> **Directive**:
Count the lines in the rows below that contain the word "Fast". Reply with the number alone.

> **Data**:
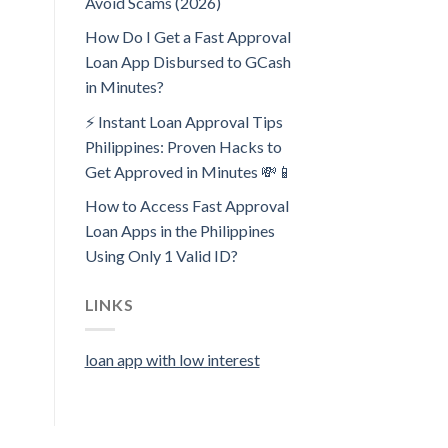
Avoid Scams (2026)
How Do I Get a Fast Approval
Loan App Disbursed to GCash
in Minutes?
⚡ Instant Loan Approval Tips
Philippines: Proven Hacks to
Get Approved in Minutes 💸📱
How to Access Fast Approval
Loan Apps in the Philippines
Using Only 1 Valid ID?
LINKS
loan app with low interest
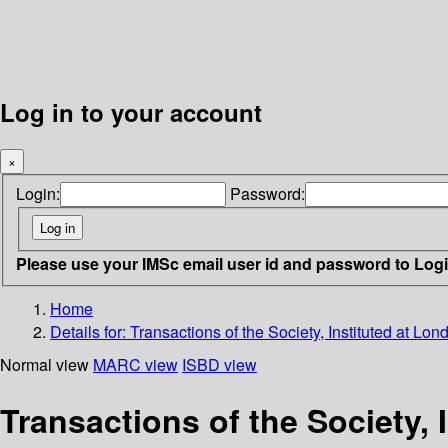
Log in to your account
×
Login:
Password:
Please use your IMSc email user id and password to Log
Home
Details for:
Transactions of the Society, Instituted at L
Normal view
MARC view
ISBD view
Transactions of the Society, 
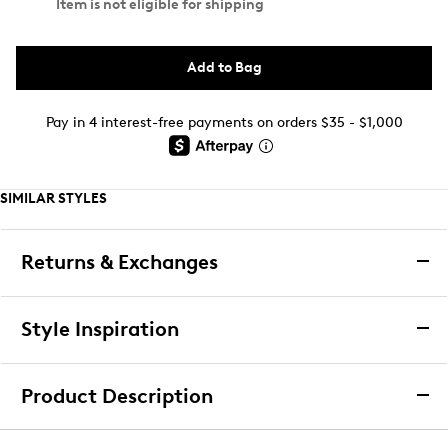
Item is not eligible for shipping
Add to Bag
Pay in 4 interest-free payments on orders $35 - $1,000
SIMILAR STYLES
Returns & Exchanges
Returns & Exchanges
Style Inspiration
We want you to be completely delighted with your
purchase. If you are not 100% satisfied for any reason
Product Description
upon receiving your order, you may return the item(s) for a
full item refund or exchange.
Lemon Women's 3 Pack Crew Socks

> **Output below**:
2